Anggota Komisi XI DPR Dradjad Wibowo mengatakan, dengan dipilihnya Dirjen Pajak baru dari kalangan internal, maka akan memberikan kepercayaan terhadap reformasi di tubuh Direktorat Jenderal Pajak (DJP).
"Tjiptardjo dikenal cukup tinggi komitmennya terhadap reformasi birokrasi pajak. Jadi ada harapan DJP akan menjadi organisasi yang lebih baik di masa mendatang. Ini penting karena penerimaan pajak berisiko terimbas pelemahan ekonomi global," ujarnya kepada detikFinance , Senin (27/7/2009).
Β
Dradjad memberikan pesan khusus kepada Dirjen Pajak baru ini agar nantinya memperkuat sinkronisasi antara intelejen pajak dan aspek hukum sehingga bisa menindak tegas wajib pajak 'nakal'.
"Hal ini agar kasus seperti Asian Agri yang terkatung-terkatung bertahun-tahun tidak terulang lagi karena sangat tidak sehat bagi kinerja DJP," tegasnya.

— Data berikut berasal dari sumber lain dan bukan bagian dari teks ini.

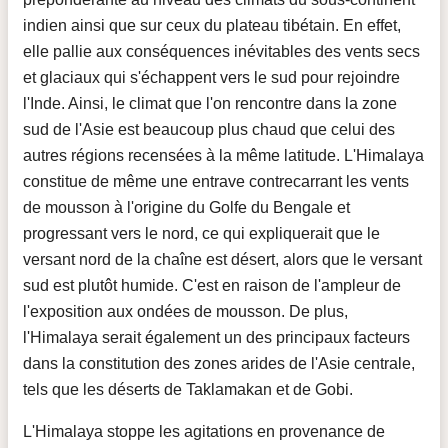
indien ainsi que sur ceux du plateau tibétain. En effet,
elle pallie aux conséquences inévitables des vents secs
et glaciaux qui s'échappent vers le sud pour rejoindre
l'Inde. Ainsi, le climat que l'on rencontre dans la zone
sud de l'Asie est beaucoup plus chaud que celui des
autres régions recensées à la même latitude. L'Himalaya
constitue de même une entrave contrecarrant les vents
de mousson à l'origine du Golfe du Bengale et
progressant vers le nord, ce qui expliquerait que le
versant nord de la chaîne est désert, alors que le versant
sud est plutôt humide. C'est en raison de l'ampleur de
l'exposition aux ondées de mousson. De plus,
l'Himalaya serait également un des principaux facteurs
dans la constitution des zones arides de l'Asie centrale,
tels que les déserts de Taklamakan et de Gobi.
L'Himalaya stoppe les agitations en provenance de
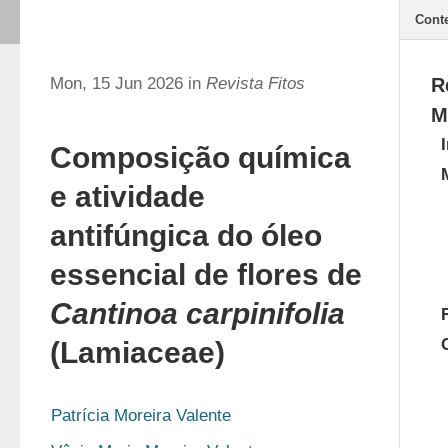
Cont
Mon, 15 Jun 2026 in
Revista Fitos
R
M
Composição química
e atividade
antifúngica do óleo
essencial de flores de
Cantinoa carpinifolia
(Lamiaceae)
Patrícia Moreira Valente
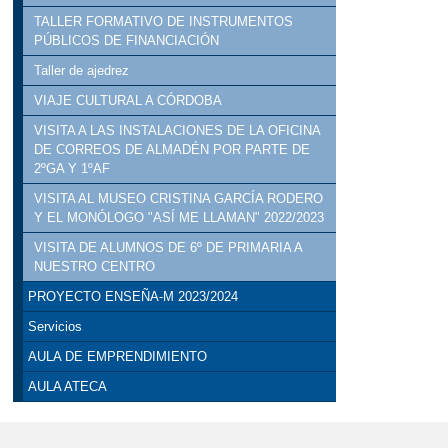
TALLER FORMATIVO DE INSTRUMENTOS
PÚBLICOS DE FINANCIACIÓN
Taller de ajedrez
VIAJE CULTURAL A CÓRDOBA
VISITA A LAS INSTALACIONES DE LA OFICINA
DE CORREOS DE ALMADÉN POR PARTE DE
2ºGA Y 1ºAF
VISITA AL MUSEO CRISTINA GARCÍA RODERO
Y EL MONÓLOGO "ASÍ ME LLAMAN" 2022/2023
VISITA DE ALUMNOS DE 6º DE PRIMARIA A
NUESTRO CENTRO
PROYECTO ENSEÑA-M 2023/2024
Servicios
AULA DE EMPRENDIMIENTO
AULA ATECA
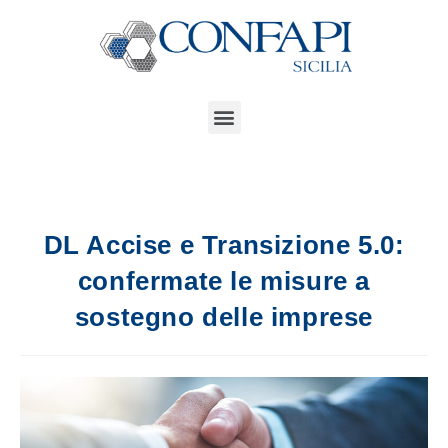
DL Accise e Transizione 5.0:
confermate le misure a
sostegno delle imprese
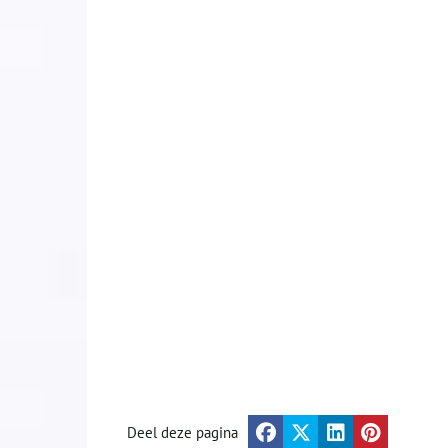
Deel deze pagina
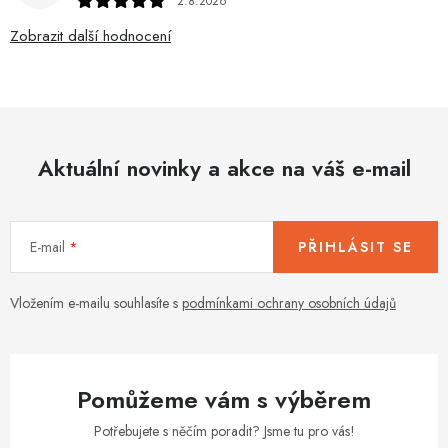
2.8.2026
Zobrazit další hodnocení
Aktuální novinky a akce na váš e-mail
E-mail
PŘIHLÁSIT SE
Vložením e-mailu souhlasíte s
podmínkami ochrany osobních údajů
Pomůžeme vám s výběrem
Potřebujete s něčím poradit? Jsme tu pro vás!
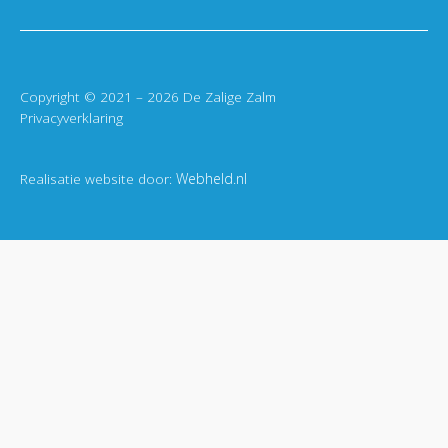
Copyright © 2021 – 2026 De Zalige Zalm
Privacyverklaring
Realisatie website door:
Webheld.nl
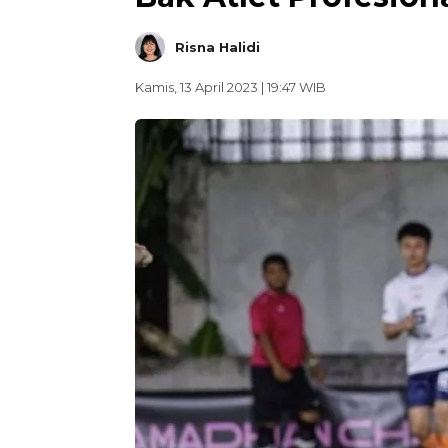
Risna Halidi
Kamis, 13 April 2023 | 19:47 WIB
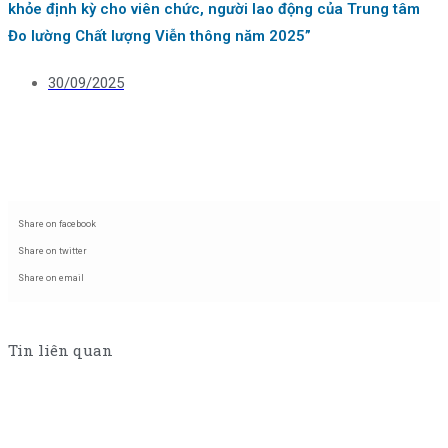
khỏe định kỳ cho viên chức, người lao động của Trung tâm
Đo lường Chất lượng Viễn thông năm 2025”
30/09/2025
Share on facebook
Share on twitter
Share on email
Tin liên quan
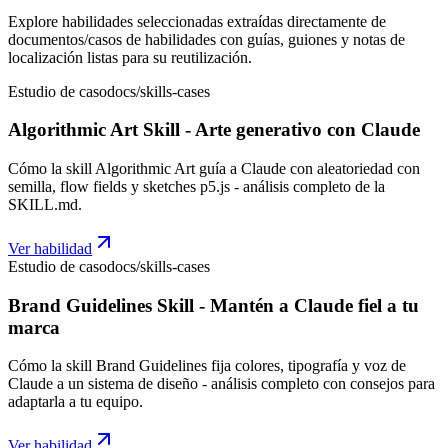
Explore habilidades seleccionadas extraídas directamente de
documentos/casos de habilidades con guías, guiones y notas de
localización listas para su reutilización.
Estudio de caso
docs/skills-cases
Algorithmic Art Skill - Arte generativo con Claude
Cómo la skill Algorithmic Art guía a Claude con aleatoriedad con
semilla, flow fields y sketches p5.js - análisis completo de la
SKILL.md.
Ver habilidad
Estudio de caso
docs/skills-cases
Brand Guidelines Skill - Mantén a Claude fiel a tu
marca
Cómo la skill Brand Guidelines fija colores, tipografía y voz de
Claude a un sistema de diseño - análisis completo con consejos para
adaptarla a tu equipo.
Ver habilidad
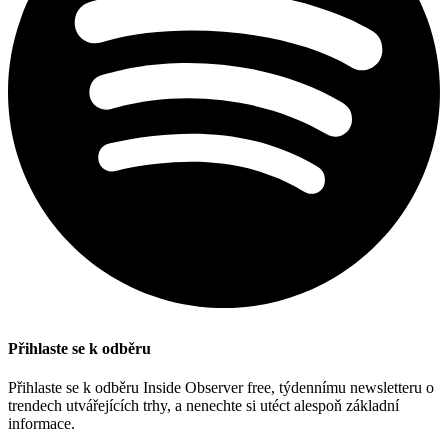
Přihlaste se k odběru
Přihlaste se k odběru Inside Observer free, týdennímu newsletteru o
trendech utvářejících trhy, a nenechte si utéct alespoň základní
informace.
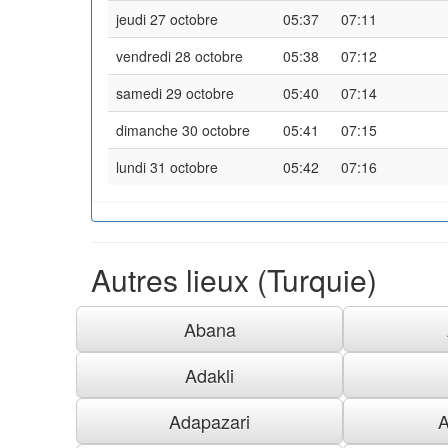
jeudi 27 octobre
05:37
07:11
vendredi 28 octobre
05:38
07:12
samedi 29 octobre
05:40
07:14
dimanche 30 octobre
05:41
07:15
lundi 31 octobre
05:42
07:16
Autres lieux (Turquie)
Abana
Adakli
Adapazari
A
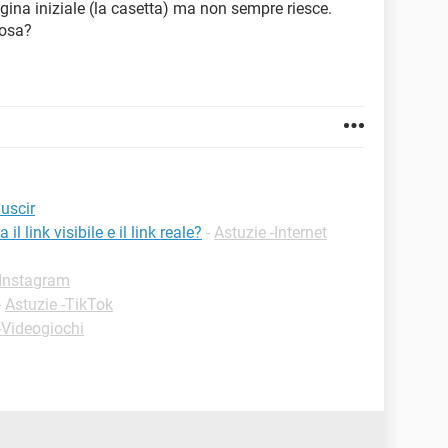
pagina iniziale (la casetta) ma non sempre riesce.
cosa?
 uscir
l link visibile e il link reale?
-
Astuzie -Internet
-Instagram
-
Astuzie -TikTok
-Videogiochi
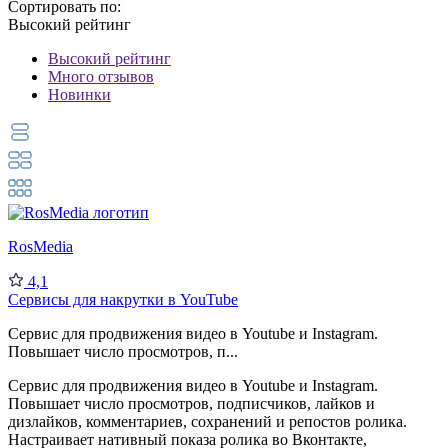
Сортировать по:
Высокий рейтинг
Высокий рейтинг
Много отзывов
Новинки
RosMedia
4,1
Сервисы для накрутки в YouTube
Сервис для продвижения видео в Youtube и Instagram.
Повышает число просмотров, п...
Сервис для продвижения видео в Youtube и Instagram.
Повышает число просмотров, подписчиков, лайков и
дизлайков, комментариев, сохранений и репостов ролика.
Настраивает нативный показа ролика во Вконтакте,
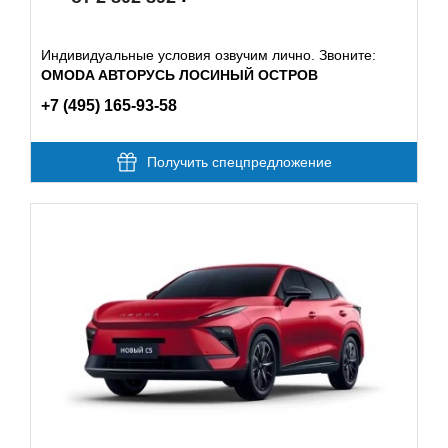
Индивидуальные условия озвучим лично. Звоните:
OMODA АВТОРУСЬ ЛОСИНЫЙ ОСТРОВ
+7 (495) 165-93-58
Получить спецпредложение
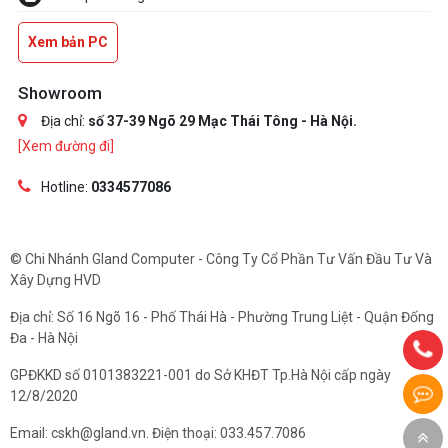
Xem bản PC
Showroom
Địa chỉ:
số 37-39 Ngõ 29 Mạc Thái Tông - Hà Nội.
[Xem đường đi]
Hotline:
0334577086
© Chi Nhánh Gland Computer - Công Ty Cổ Phần Tư Vấn Đầu Tư Và
Xây Dựng HVD
Địa chỉ: Số 16 Ngõ 16 - Phố Thái Hà - Phường Trung Liệt - Quận Đống
Đa - Hà Nội
GPĐKKD số 0101383221-001 do Sở KHĐT Tp.Hà Nội cấp ngày
12/8/2020
Email: cskh@gland.vn. Điện thoại: 033.457.7086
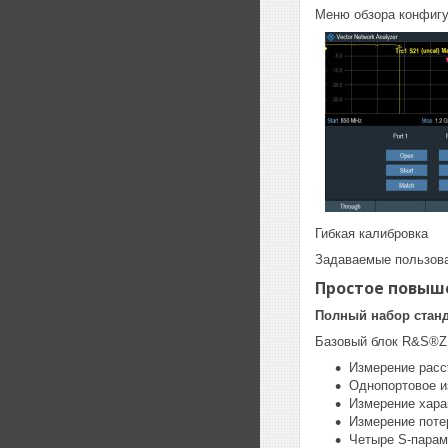
Меню обзора конфигу
Гибкая калибровка
Задаваемые пользова
Простое повыш
Полный набор станд
Базовый блок R&S®Z
Измерение расс
Однопортовое и
Измерение хара
Измерение поте
Четыре S-парам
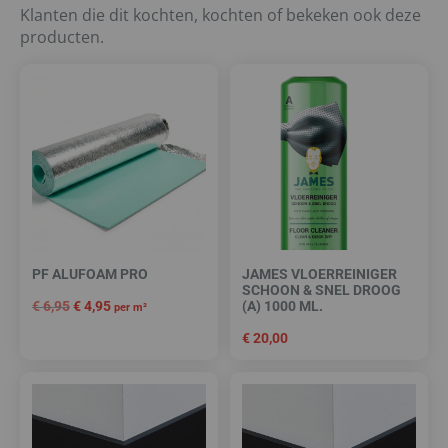
Klanten die dit kochten, kochten of bekeken ook deze
producten.
PF ALUFOAM PRO
JAMES VLOERREINIGER
SCHOON & SNEL DROOG
€
6,95
€
4,95
(A) 1000 ML.
per m²
€
20,00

Direktur Humas Direktorat Jenderal Pajak Djoko Slamet sebelumnya telah mengkonfirmasi penunjukkan Tjiptardjo sebagai Dirjen Pajak. Keppres penunjukan Tjiptardjo kini sudah keluar dan kabarnya akan dilakukan pelantikan besok siang.
Tjiptardjo memang dikenal sebagai 'pemburu' para wajib pajak nakal yang ada. Ia juga dikenal sebagai 'pemburu' dalam kasus penggelapan pajak Asian Agri.